Information on supervisory cooperation in the EEA.
The 31 EEA countries have a coordinated system of financial supervision consisting of the national financial supervisory authorities and the following four EU authorities:
- EBA – European Banking Authority
- ESMA – European Securities and Markets Authority
- EIOPA – European Insurance and Occupational Pensions Authority
- ESRB – European Systemic Risk Board (macroprudential supervision)
In Norway, as in many other countries in the EEA, the national financial supervisory authority has the main responsibility for supervising financial institutions and markets. EBA, ESMA, EIOPA (the ESAs) and the ESRB are supranational EU authorities established after the financial crisis that are mandated to improve supervisory cooperation across national borders.

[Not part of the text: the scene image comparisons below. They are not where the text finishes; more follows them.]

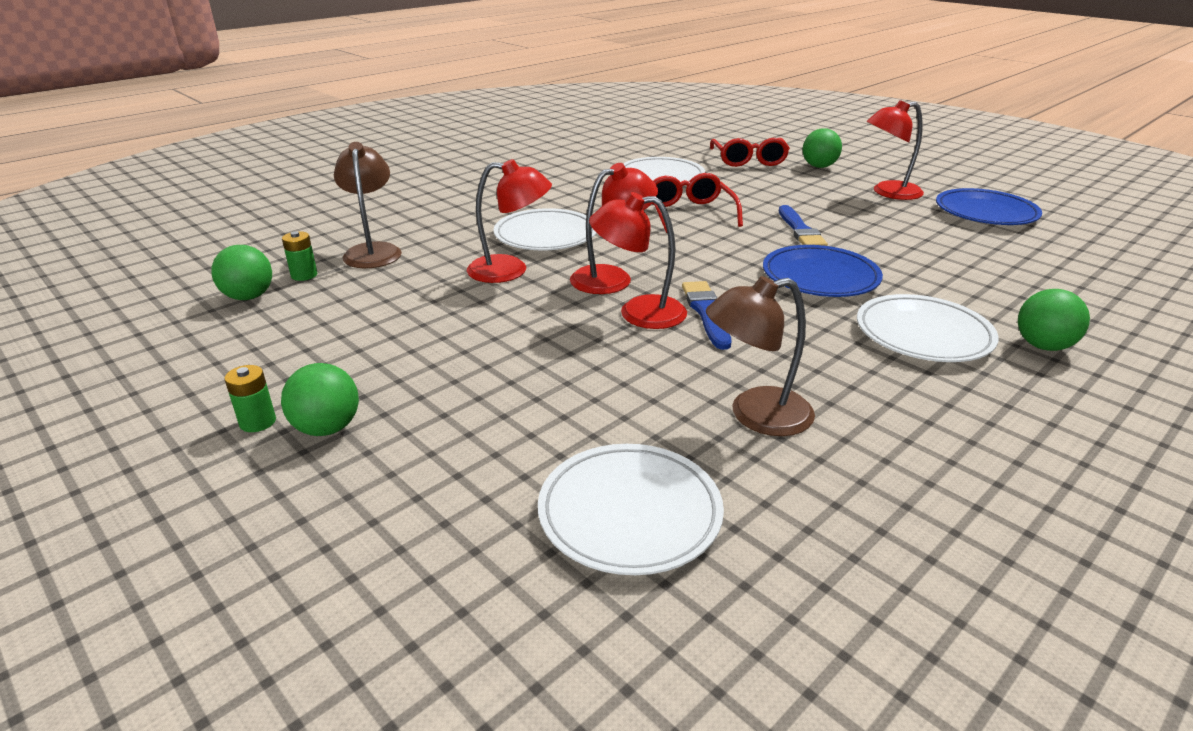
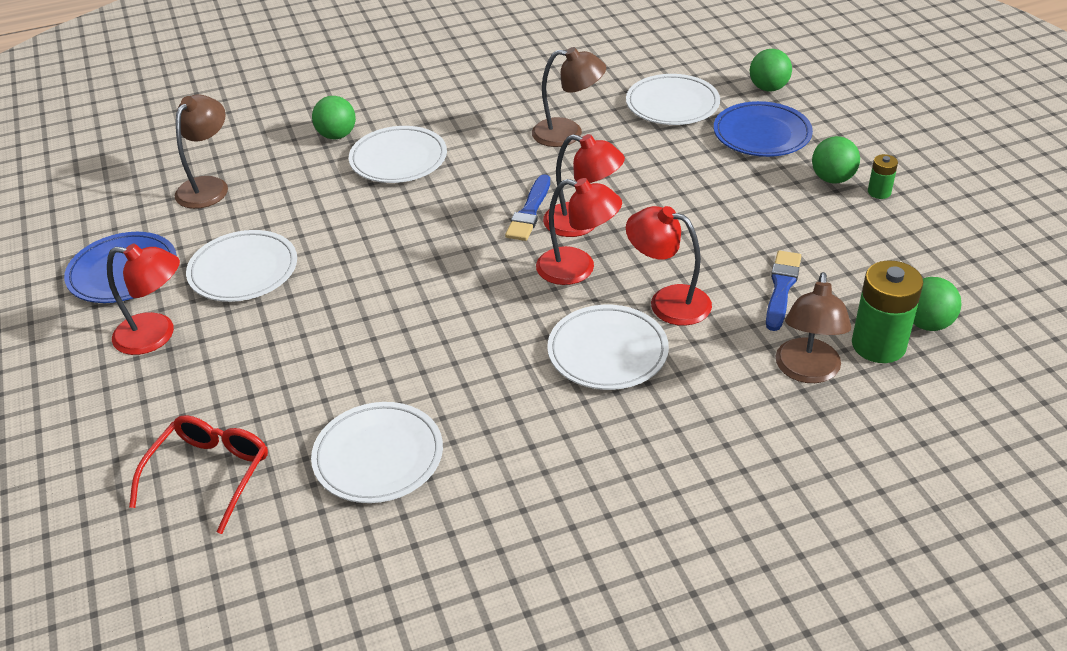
camera: 155 degrees left, 10 degrees up
green battery [282,231,317,281] -> green battery [852,260,923,363], size x2.00
red lamp [570,163,658,294] -> red lamp turned 150 degrees counterclockwise [536,178,622,285]
red glasses [652,173,743,233] -> none
blue plate [763,245,883,297] -> blue plate moved to [714,101,813,157]
blue brush [779,205,828,246] -> blue brush moved to [766,250,801,331]
green ball [803,128,842,168] -> green ball moved to [749,49,792,92]
none -> brown lamp [174,94,228,209]
none -> white plate [186,230,297,302]

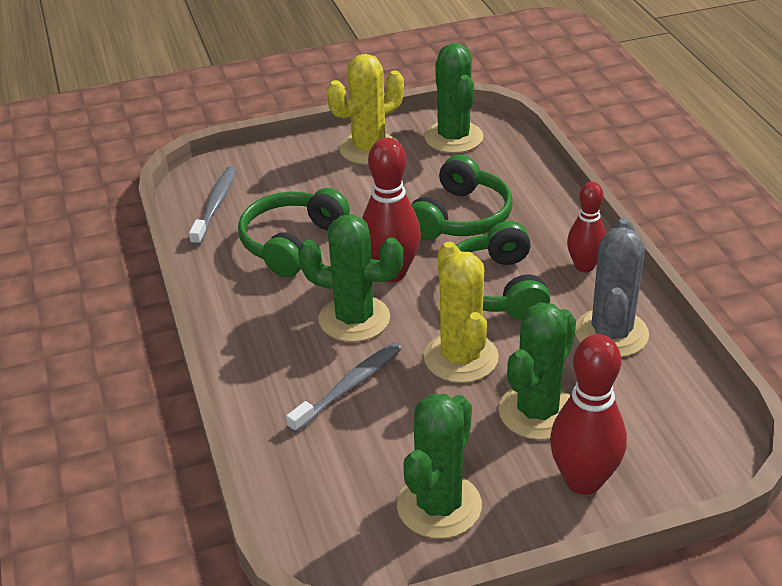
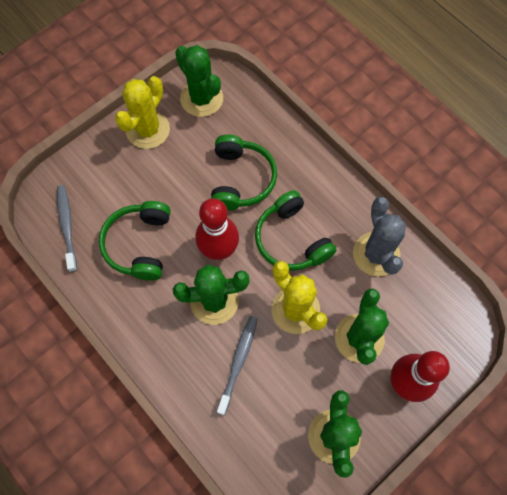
camera: 25 degrees left, 30 degrees up
red bowling pin [567,182,606,273] -> none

EBA, ESMA and EIOPA's Boards of Supervisors are composed of the heads of the national competent authorities (NCAs) in all EEA countries. In addition, each of the ESAs has sub-committees and project groups. Finanstilsynet is a member of both the Boards of Supervisors, sub-committees and several project groups in each of the three ESAs. We have the same rights and obligations as the EU states' NCAs, apart from voting rights. The ESAs cannot make binding decisions addressed to Finanstilsynet or Norwegian institutions.
The ESAs have both supervisory and regulatory tasks complementing the NCAs in Europe.
Supervisory cooperation in the EEA
An important task for the ESAs is to monitor and manage risks that may threaten financial stability in the EEA. This is done in cooperation with the NCAs. Another important task is to help the NCAs establish effective supervisory practices and to facilitate the work of supervisory colleges that supervise large cross-border groups.
In order to promote sound and harmonised supervisory practices in the EEA, the ESAs work out recommendations and guidelines that apply to the NCAs or to the industry. They also administer peer reviews across NCAs.
Regulatory development in the EEA
Through the EEA Agreement, the Norwegian financial industry and Norwegian consumers have access to the European single market for financial services. In order for such a single market to function well, efforts are made to ensure equal competitive conditions and harmonised consumer protection rules throughout the EEA, including provisions on sound financial institutions, good market behaviour and strong consumer protection.
The EEA Agreement regulates how EU rules become binding in Norway. Norway is not involved in the EU's decision-making process when new rules are adopted, but the Norwegian authorities are entitled to participate in the preparatory phase. When new legislation has been adopted in the EU, an assessed is made of whether it is covered by the EEA Agreement. If so, it is included in the EEA Agreement and transposed into Norwegian law. If major adaptations to EU legislation are required before incorporation into the EEA Agreement, there will be negotiations between the EU side and the EFTA side.
The ESAs, EBA, ESMA and EIOPA, assist the European Commission in developing draft legislation for the financial area. They can either advise the Commission or prepare a complete draft technical standard which can later be adopted by the Commission as binding legislation. The ESAs may also issue recommendations/guidelines on how the legislation is to be understood or supervisory practices conducted. Finanstilsynet participates in the regulatory work of the ESAs. This gives it an opportunity to identify Norwegian interests at an early stage, participate in the legislative process and gain insight into the purpose and content of future legislation that will later be implemented and enforced in Norway.